Roger was joined by his mistress the Marquise de Montglas and both of them enjoyed each others company… until the Marquise fell ill. To cheer her, and to battle boredom, Roger sat down and began to scribble in 1660. His scribblings turned into a book called Histoire amoureuse des Gaules and caused the next big scandal of his life. It was a juicy account on the love-lives of great ladies of the court. Roger made the mistake of handing the manuscript to the Marquise de La Baume, who made altered copies of it without his knowledge.

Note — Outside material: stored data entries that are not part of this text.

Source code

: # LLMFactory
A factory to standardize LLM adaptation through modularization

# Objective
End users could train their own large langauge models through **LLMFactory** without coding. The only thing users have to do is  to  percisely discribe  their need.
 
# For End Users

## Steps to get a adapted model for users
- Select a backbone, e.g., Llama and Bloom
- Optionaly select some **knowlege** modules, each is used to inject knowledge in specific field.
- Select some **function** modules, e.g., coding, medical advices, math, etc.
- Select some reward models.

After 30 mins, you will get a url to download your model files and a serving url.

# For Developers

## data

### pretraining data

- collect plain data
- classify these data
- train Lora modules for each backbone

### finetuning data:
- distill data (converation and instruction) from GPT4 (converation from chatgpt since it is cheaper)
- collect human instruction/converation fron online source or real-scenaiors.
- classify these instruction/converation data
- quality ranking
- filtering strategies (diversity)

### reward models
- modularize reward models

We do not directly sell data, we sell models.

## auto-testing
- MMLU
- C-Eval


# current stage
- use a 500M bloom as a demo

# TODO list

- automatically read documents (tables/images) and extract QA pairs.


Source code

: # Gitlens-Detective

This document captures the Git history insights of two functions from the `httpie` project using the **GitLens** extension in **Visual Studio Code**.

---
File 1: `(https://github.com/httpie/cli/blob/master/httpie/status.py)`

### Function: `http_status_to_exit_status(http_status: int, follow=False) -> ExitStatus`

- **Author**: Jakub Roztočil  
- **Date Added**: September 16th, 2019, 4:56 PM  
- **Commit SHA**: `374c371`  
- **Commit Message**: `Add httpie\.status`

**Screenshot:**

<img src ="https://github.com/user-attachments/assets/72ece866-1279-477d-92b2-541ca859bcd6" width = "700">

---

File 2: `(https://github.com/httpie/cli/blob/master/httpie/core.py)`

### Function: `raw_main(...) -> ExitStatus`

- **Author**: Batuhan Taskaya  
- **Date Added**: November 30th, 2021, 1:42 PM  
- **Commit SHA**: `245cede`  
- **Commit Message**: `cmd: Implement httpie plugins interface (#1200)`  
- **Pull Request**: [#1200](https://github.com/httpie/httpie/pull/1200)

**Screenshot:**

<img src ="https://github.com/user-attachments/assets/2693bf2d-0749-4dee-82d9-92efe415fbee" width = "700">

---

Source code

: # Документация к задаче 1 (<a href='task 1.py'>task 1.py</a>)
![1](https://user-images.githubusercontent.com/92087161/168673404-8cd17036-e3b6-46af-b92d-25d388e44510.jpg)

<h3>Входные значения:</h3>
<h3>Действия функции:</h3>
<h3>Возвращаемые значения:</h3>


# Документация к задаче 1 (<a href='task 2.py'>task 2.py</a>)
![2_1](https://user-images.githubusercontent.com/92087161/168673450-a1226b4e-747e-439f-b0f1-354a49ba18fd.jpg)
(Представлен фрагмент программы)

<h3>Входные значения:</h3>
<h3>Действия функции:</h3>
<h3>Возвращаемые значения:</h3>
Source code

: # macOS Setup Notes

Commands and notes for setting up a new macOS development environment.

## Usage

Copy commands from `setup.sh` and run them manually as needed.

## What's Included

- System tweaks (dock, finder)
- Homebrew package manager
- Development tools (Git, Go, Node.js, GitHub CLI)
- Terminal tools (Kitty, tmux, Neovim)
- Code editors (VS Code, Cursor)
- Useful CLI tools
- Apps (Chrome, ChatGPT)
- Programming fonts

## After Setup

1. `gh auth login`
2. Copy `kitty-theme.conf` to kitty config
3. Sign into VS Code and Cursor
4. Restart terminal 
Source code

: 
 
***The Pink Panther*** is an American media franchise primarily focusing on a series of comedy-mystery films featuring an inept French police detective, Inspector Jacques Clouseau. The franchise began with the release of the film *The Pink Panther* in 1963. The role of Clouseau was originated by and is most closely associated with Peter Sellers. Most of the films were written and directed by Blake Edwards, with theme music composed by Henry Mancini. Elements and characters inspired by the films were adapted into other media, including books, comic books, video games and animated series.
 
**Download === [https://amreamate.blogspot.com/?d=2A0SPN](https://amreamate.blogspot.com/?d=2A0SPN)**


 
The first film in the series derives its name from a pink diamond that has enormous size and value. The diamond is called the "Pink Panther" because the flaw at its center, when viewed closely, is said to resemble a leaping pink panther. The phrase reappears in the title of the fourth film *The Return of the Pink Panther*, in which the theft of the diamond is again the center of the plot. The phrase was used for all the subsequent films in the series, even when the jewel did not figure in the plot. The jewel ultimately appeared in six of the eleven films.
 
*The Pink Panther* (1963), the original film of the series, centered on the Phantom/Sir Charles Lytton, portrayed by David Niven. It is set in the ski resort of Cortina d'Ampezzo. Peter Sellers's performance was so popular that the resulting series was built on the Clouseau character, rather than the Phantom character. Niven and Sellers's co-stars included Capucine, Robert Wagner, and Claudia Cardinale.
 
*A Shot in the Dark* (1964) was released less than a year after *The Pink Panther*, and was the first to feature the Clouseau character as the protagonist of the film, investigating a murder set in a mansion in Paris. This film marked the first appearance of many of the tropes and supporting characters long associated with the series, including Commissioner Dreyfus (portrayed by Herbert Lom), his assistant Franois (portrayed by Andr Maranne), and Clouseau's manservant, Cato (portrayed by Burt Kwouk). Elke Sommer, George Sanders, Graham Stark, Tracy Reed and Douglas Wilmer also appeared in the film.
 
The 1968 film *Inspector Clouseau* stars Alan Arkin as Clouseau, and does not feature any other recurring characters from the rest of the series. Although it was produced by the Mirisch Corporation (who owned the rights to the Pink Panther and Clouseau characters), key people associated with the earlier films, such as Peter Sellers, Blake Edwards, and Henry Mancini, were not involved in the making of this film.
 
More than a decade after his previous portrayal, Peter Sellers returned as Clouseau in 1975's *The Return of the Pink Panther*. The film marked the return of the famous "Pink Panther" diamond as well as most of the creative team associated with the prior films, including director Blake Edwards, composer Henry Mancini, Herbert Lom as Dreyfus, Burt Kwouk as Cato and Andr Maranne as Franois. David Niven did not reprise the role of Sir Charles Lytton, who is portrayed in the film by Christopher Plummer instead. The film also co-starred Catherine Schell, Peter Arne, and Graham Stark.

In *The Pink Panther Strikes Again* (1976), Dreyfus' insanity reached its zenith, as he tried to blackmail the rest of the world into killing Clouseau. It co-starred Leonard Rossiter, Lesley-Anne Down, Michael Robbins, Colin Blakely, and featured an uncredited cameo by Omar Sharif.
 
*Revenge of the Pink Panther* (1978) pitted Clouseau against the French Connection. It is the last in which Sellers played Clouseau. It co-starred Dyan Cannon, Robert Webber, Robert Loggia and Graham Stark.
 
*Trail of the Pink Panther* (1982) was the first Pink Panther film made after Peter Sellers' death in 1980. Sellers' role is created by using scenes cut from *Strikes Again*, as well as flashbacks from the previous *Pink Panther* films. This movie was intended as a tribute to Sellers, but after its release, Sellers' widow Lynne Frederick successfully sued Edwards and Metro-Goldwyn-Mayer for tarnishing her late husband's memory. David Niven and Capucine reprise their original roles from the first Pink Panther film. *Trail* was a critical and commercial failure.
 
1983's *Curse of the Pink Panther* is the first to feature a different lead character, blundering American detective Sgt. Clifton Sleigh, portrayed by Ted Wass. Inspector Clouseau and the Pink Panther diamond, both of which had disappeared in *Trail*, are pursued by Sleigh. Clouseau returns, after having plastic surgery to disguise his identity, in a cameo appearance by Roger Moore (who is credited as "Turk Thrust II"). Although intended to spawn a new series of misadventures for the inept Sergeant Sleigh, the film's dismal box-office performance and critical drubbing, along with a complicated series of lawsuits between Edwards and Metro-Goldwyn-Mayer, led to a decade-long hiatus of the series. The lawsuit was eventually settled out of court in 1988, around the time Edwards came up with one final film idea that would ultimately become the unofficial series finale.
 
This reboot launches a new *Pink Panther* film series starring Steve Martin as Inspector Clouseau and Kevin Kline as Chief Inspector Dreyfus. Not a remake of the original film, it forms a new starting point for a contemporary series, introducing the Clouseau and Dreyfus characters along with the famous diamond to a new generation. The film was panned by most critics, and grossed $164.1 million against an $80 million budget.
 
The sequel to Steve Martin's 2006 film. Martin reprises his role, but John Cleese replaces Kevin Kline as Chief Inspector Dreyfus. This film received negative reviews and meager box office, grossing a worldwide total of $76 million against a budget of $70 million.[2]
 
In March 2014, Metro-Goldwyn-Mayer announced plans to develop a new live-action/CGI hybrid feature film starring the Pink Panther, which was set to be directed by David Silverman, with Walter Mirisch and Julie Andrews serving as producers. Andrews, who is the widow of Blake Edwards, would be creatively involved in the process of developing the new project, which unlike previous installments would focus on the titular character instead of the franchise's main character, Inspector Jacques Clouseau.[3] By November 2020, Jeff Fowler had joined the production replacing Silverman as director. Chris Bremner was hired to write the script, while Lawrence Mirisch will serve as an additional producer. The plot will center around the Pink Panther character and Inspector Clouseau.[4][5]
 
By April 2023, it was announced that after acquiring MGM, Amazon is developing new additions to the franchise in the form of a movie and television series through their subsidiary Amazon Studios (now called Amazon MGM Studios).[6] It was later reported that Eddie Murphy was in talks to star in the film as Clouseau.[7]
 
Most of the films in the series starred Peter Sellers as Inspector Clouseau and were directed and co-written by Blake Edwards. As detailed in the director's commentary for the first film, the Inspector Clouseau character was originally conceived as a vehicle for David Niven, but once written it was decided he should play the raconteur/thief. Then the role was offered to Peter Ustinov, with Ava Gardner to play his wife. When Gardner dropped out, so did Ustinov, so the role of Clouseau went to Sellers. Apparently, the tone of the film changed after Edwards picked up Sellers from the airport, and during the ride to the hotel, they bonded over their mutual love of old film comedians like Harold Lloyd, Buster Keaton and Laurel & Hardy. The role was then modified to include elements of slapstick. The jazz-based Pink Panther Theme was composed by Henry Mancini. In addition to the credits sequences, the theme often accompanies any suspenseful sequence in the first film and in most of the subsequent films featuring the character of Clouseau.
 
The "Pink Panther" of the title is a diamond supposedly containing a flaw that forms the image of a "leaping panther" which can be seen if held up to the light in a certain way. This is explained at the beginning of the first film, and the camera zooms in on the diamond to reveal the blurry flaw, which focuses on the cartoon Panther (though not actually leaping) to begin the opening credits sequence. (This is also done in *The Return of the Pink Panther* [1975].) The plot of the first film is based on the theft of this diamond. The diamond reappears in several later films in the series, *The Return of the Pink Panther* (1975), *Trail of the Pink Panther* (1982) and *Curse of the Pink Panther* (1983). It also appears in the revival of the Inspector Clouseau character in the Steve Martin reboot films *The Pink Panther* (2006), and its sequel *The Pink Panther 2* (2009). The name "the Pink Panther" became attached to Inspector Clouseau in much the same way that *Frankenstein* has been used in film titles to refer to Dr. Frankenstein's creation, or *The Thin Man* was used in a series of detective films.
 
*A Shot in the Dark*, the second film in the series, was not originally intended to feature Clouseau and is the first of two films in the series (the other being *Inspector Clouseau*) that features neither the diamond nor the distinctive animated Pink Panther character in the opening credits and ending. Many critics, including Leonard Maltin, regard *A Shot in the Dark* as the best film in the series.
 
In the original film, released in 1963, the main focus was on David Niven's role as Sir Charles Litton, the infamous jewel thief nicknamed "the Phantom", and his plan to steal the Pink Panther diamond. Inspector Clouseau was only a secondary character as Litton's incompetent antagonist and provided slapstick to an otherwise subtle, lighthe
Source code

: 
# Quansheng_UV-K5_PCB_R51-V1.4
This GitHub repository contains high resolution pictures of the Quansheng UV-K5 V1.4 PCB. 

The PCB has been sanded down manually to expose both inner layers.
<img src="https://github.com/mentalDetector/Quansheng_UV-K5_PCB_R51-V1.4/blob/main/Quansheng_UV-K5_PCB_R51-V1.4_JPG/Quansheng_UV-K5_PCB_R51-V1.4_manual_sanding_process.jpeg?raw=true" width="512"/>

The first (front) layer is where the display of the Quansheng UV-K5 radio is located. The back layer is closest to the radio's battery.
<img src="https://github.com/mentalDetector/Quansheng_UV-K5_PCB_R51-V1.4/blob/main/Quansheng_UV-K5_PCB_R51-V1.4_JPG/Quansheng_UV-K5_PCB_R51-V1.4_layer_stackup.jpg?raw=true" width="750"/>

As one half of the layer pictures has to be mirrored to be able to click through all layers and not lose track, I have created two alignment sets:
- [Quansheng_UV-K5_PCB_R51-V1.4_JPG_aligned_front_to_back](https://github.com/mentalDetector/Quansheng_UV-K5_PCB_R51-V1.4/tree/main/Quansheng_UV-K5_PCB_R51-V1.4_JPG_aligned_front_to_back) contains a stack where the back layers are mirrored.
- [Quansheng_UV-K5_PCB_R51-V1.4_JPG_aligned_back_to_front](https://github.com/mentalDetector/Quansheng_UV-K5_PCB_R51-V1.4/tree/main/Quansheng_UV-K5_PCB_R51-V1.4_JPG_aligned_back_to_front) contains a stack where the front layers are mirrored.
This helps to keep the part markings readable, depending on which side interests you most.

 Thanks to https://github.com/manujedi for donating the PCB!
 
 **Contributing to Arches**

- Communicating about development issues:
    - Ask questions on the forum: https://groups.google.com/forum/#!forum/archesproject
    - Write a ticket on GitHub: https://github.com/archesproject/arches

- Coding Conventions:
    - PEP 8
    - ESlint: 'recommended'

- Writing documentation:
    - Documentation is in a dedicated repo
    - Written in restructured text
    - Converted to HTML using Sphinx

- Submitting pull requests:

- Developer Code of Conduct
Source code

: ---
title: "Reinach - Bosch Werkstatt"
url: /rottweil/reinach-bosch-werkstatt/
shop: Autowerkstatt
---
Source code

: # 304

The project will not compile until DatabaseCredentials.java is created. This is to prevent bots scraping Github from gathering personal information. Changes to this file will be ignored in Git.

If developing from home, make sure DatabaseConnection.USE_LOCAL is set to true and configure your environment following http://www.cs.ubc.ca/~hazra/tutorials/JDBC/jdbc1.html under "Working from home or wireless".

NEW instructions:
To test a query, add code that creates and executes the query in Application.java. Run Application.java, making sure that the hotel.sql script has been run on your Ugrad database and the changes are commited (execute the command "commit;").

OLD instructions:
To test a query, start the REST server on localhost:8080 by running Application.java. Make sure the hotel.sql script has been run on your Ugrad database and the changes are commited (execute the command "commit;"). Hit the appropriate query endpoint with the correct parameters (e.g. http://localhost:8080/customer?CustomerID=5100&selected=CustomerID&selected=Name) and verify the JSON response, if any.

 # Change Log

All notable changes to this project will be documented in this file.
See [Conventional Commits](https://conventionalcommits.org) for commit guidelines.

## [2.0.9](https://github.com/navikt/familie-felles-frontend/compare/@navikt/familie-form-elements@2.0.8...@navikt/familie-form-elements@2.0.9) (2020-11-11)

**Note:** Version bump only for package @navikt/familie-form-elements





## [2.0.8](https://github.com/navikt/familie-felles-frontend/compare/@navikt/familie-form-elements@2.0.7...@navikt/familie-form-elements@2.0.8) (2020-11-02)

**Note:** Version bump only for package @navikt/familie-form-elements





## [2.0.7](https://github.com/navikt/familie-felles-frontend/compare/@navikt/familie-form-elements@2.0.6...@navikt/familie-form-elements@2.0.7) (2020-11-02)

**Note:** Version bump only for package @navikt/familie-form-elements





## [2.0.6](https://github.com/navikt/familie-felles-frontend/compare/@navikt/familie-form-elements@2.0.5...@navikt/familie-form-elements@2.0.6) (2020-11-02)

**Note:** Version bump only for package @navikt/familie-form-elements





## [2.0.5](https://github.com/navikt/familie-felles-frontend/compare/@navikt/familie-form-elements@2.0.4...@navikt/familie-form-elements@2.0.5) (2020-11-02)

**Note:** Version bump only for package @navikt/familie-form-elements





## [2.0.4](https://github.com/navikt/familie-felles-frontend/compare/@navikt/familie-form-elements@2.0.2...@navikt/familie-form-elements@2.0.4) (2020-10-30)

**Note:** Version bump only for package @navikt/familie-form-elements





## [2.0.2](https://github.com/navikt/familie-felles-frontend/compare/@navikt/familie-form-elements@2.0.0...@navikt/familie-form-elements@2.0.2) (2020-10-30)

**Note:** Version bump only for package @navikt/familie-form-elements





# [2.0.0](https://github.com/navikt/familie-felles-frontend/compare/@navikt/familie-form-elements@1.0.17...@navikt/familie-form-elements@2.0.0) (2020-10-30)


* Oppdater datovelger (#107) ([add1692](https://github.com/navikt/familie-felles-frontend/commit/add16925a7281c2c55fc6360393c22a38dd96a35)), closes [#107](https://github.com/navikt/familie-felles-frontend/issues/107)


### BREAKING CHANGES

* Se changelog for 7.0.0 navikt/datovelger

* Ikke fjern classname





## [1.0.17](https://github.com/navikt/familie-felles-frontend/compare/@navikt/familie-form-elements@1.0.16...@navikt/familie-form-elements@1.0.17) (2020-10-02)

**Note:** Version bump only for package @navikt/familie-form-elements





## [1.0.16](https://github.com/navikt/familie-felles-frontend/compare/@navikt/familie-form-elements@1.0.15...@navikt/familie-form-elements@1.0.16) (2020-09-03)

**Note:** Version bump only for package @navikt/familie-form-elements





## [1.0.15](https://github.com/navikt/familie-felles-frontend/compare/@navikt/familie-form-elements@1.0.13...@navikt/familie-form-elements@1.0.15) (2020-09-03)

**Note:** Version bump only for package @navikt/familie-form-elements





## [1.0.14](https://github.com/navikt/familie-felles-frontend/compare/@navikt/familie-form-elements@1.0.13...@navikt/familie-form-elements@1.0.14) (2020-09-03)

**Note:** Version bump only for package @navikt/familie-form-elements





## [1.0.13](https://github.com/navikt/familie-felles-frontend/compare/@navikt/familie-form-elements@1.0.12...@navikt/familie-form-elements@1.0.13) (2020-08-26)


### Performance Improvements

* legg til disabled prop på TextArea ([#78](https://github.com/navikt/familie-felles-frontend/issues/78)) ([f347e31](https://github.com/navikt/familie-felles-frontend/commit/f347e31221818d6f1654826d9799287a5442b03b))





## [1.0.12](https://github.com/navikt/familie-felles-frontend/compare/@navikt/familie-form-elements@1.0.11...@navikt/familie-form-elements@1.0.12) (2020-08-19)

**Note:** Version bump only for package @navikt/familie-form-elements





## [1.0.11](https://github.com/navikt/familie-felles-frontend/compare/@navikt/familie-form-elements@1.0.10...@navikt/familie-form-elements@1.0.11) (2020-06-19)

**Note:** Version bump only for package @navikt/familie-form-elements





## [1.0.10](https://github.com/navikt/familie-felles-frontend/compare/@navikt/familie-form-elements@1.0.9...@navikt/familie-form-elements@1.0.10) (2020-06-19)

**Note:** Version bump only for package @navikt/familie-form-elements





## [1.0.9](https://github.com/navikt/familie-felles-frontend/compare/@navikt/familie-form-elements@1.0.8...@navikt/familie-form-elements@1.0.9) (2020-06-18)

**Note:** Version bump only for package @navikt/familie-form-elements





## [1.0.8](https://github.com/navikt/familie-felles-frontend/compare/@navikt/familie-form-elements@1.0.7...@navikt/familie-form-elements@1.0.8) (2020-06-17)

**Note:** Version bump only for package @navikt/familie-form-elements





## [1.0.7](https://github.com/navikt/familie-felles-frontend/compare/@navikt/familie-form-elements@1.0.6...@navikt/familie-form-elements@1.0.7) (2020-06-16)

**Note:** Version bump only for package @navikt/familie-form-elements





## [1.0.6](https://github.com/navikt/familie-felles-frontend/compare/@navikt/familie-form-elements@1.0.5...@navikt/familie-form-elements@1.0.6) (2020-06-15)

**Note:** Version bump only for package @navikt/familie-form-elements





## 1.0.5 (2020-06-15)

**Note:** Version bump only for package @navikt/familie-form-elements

Those copies found their way to the court and you can guess how much Louis XIV liked that… Roger tried to save his skin by sending a copy of the original to Louis, but it was still too juicy for Louis XIV and the King didn’t like at all how Henriette d’Angleterre was portrait either…
So, Roger was rewarded with another visit to the Bastille. He was arrested on 17 April in 1665. Funnily enough, the same year, he was elected to a seat in the Académie française. His stay in the Bastille lasted thirteen months and he was only released, because his health was not too great anymore after a year in a dark and damp cell. Monsieur de Bussy-Rabutin was ordered to go to his château and stay there until his presence was requested again…. that took seventeen years. In the meanwhile, Roger sat down again to scribble, writing Mémoires and Histoire, as well as plenty of witty letters to his cousin Madame de Sévigné and others. He also had the château de Bussy-Rabutin renovated and prettied it up with around five-hundred portraits of people of the court… if you can’t go to court, bring the court to you.
The Comte de Bussy returned to court for a visit in 1683 and was allowed to attend the King’s supper, but he was not greeted too warmly, which made him think that country-life wasn’t that bad after all and he headed back to his château. Louis granted him a pension of 4000 livres, as sign of official forgiveness, in 1691. It didn’t change Roger’s mind. He died on 9 April in 1693 in Autun and was buried at Notre-Dame d’Autun.